Istanbul (AFP) - President Recep Tayyip Erdogan voiced confidence Friday that he and Donald Trump can open a "new page" in troubled Turkey-US ties when they meet next month, after discord over Syria and last year's failed coup.
The May summit between Erdogan and Trump, their first face-to-face encounter as heads of state, is a chance to mend a relationship between two key NATO allies that was strained by a series of disputes under former president Barack Obama.
"I believe that we will open a new page with Mr Trump in Turkey-US relations," Erdogan told the Atlantic Council Istanbul summit ahead of the May 16 meeting in the United States.
Erdogan made clear he expected a turnaround from Trump on the use of the Syrian Kurdish Peoples' Protection Units (YPG) as the chief US ally on the ground in Syria in the battle against Islamic State (IS) jihadists.
Turkey says the YPG is merely the Syrian branch of the outlawed Kurdistan Workers Party (PKK) separatists inside Turkey, who have waged an insurgency since 1984 that has left tens of thousands dead.
"We expect our American friends to better understand the threats our country is facing and to show the solidarity that we need," said Erdogan.

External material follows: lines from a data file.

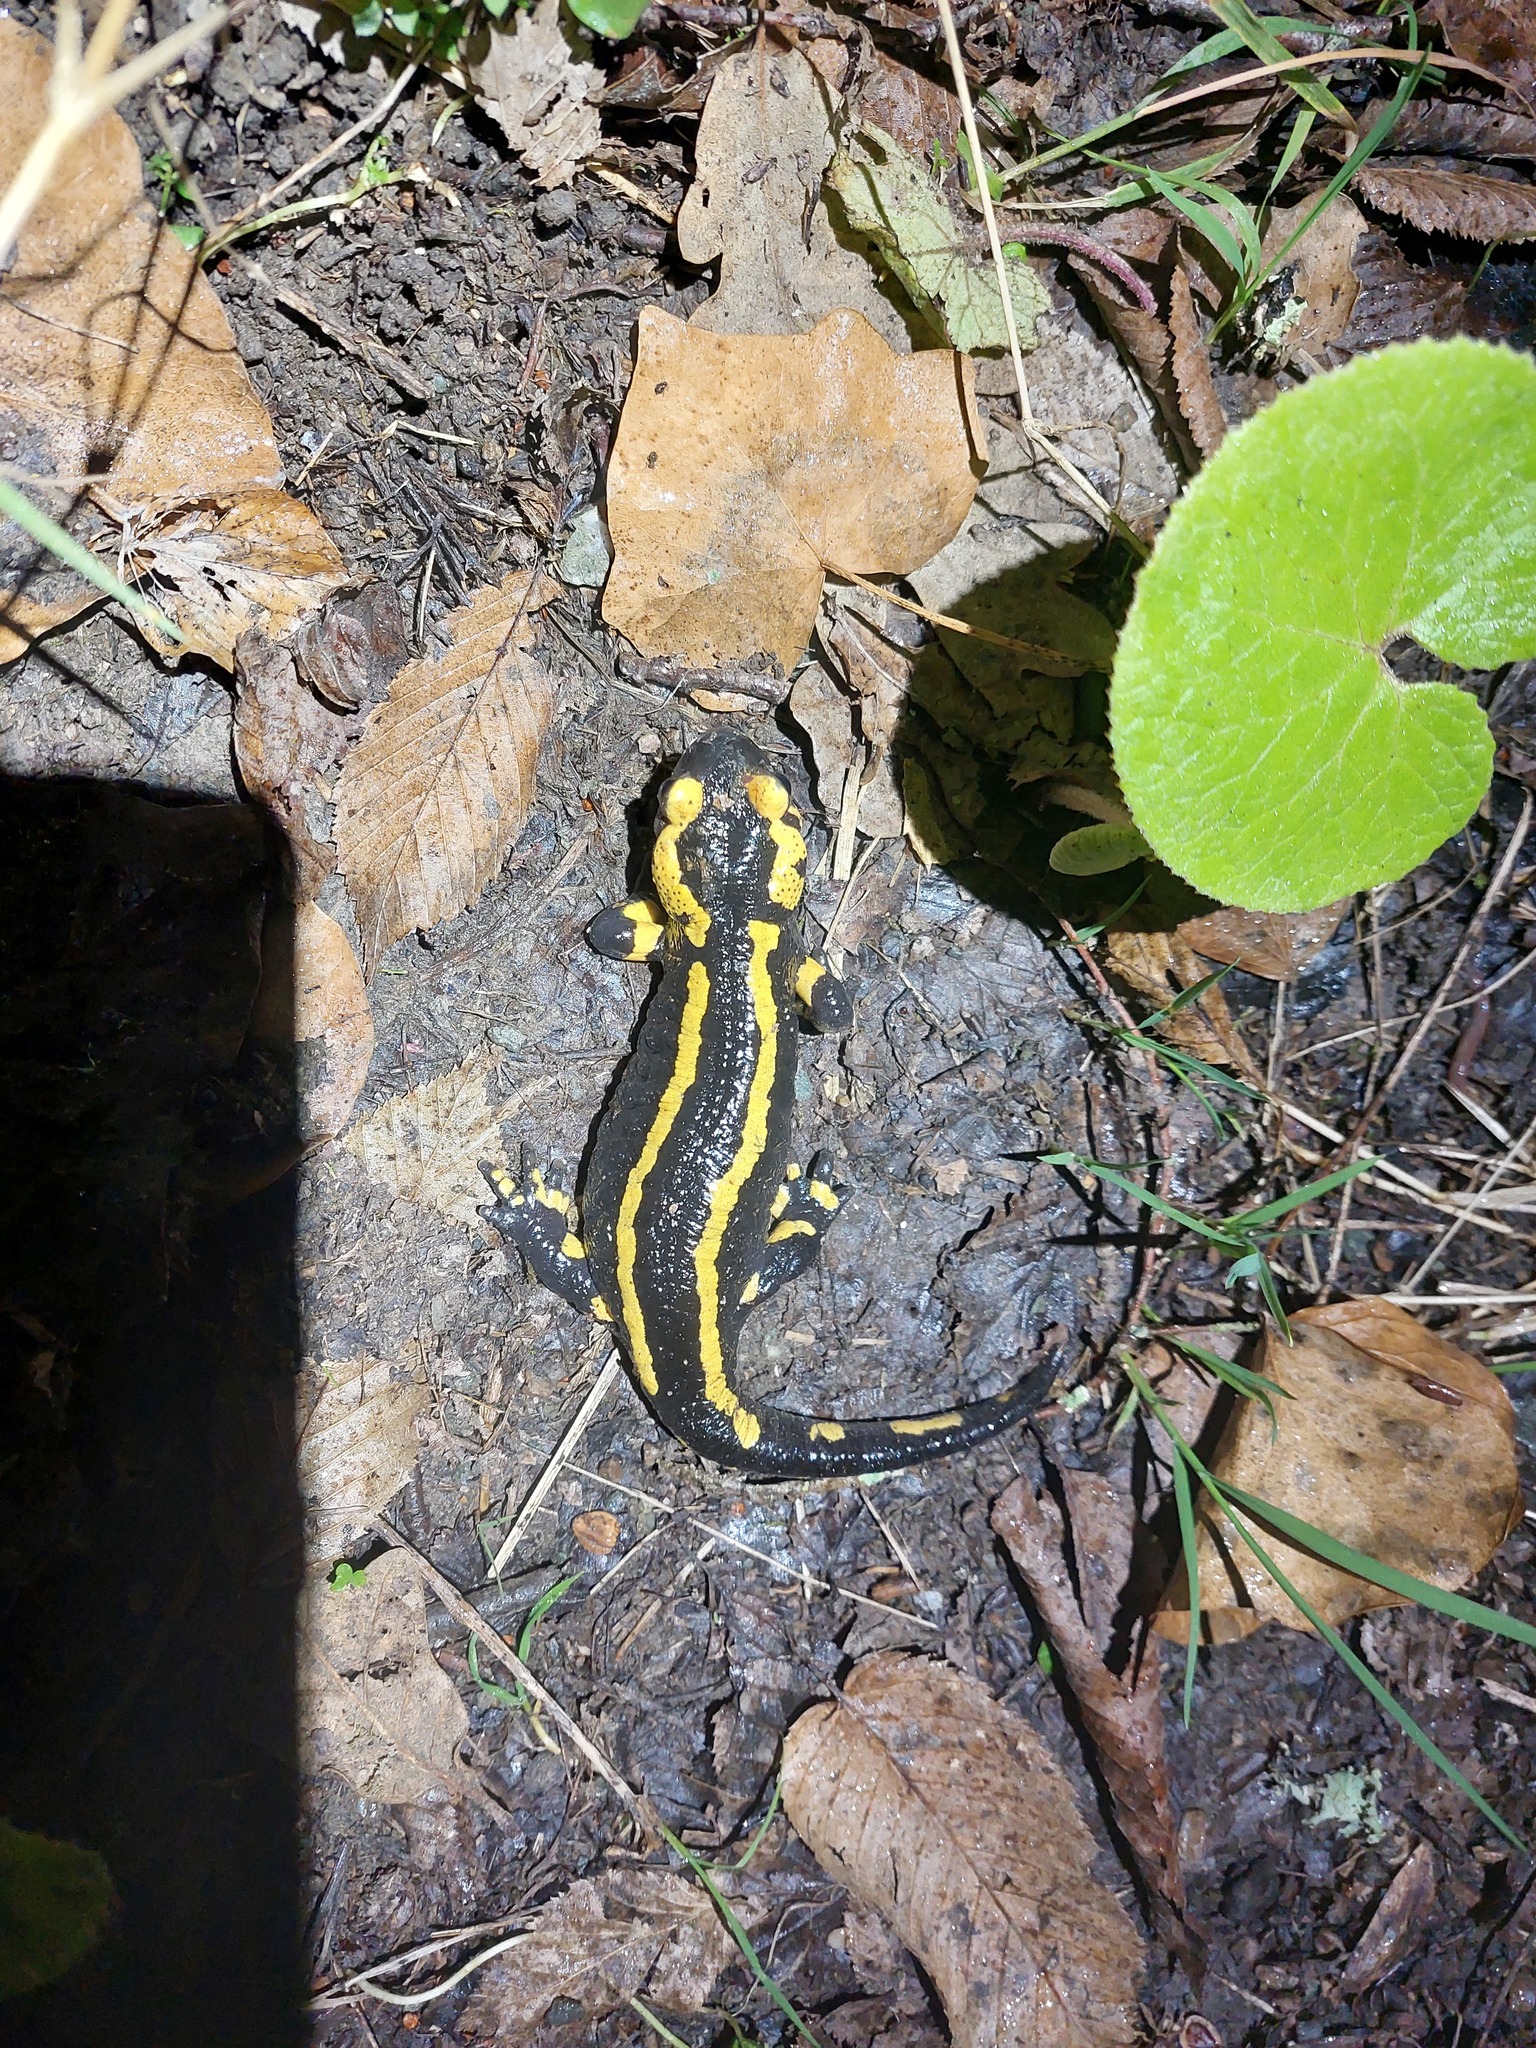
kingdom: Animalia
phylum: Chordata
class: Amphibia
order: Caudata
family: Salamandridae
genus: Salamandra
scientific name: Salamandra salamandra
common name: Fire salamander
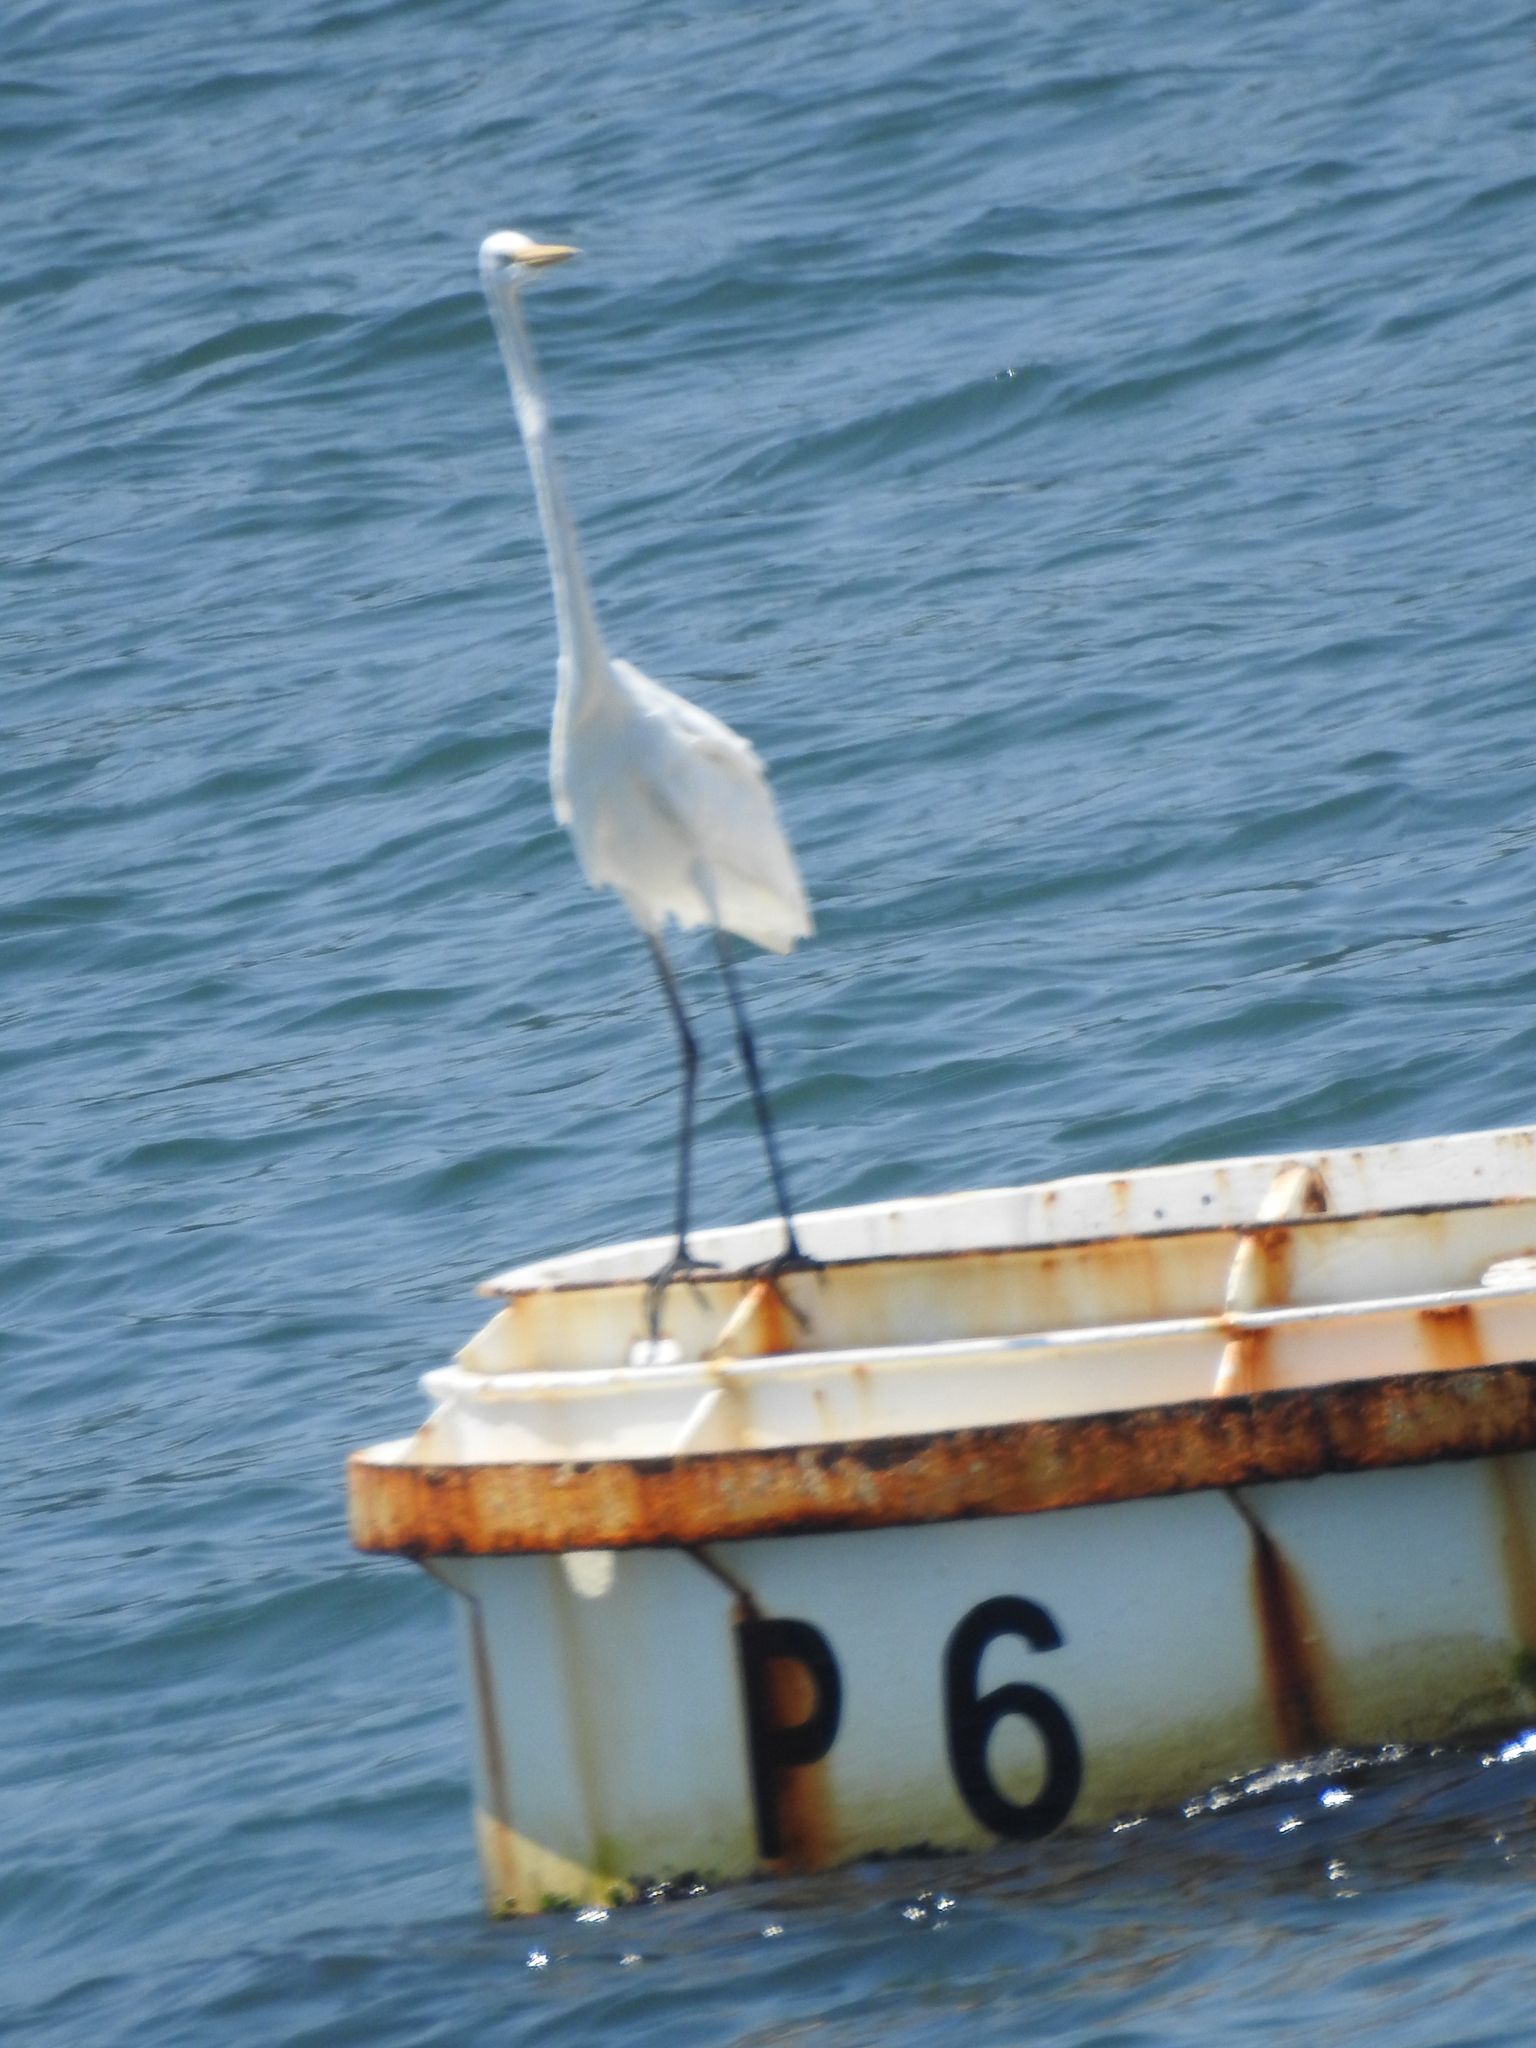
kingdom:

- 'Working with terror group' -
Of the US alliance with the YPG in Syria he said: "We can never accept cooperation with a terror organisation that is aiming at the lives of our people on the pretext of fighting against Daesh (IS)."
He said that "concrete support" given to the YPG by the United States in Syria was "harming the spirit of alliance and partnership".
His comments came after Turkey angered the United States this week by bombing YPG positions in Syria. There have also been successive clashes between the Turkish army and the YPG over the border in the last days.
Erdogan warned the YPG that Turkey would fire back against any assault and thwart the creation of any Kurdish state in northern Syria.
"Are we going to leave them unanswered? We are doing what is necessary. We will take this kind of measure as long as the threats continue."
Blasting "fools" who he said were trying to form a Kurdish state in norther Syria, he said: "We will not allow the formation of such a state."
- 'Late but welcome' -
The spat over the YPG has so far held up any plan for Turkey and the United States to work together in Syria to prise the jihadist de-facto capital of Raqa out of the hands of IS.
Erdogan said 2,500-5,000 IS fighters were believed to still be in Raqa. A joint operation with the United States but excluding the YPG to take Raqa "would be nothing difficult for us. We can do this together," said Erdogan.
But Erdogan praised Trump for showing a "more determined" approach than Obama against the regime of President Bashar al-Assad after the air strikes this month that followed a suspected chemical attack.
"It was late coming but something that we welcomed," he said of the US air strikes. "The Assad regime has seen for the first time in six years that there will be no silence to the massacre of innocents."
- 'Bodes well' -
Along with the Syrian Kurds, the second main thorn in the side of Turkey-US relations is the future of Fethullah Gulen, who Ankara blamed for the failed July 15 coup and resides in a secluded Pennsylvania compound.
Ankara has pressed for the extradition of Gulen -- who denies the charges -- to face trial and was disappointed by the slack progress under Obama.
Erdogan said Turkey was "seriously concerned that the terrorist chief can easily go about his business," referring to Gulen.
He said that the arrest of Gulen by the United States was a "basic expectation" of Turkey.
James Jones, chairman of the Brent Scowcroft Center on International Security at the Atlantic Council and former US national security advisor, said in Istanbul that he believed the relationship between the two men would be a good one.
"I am optimistic that the personal relationship on a presidential level is off to a good start. It bodes very well," he said.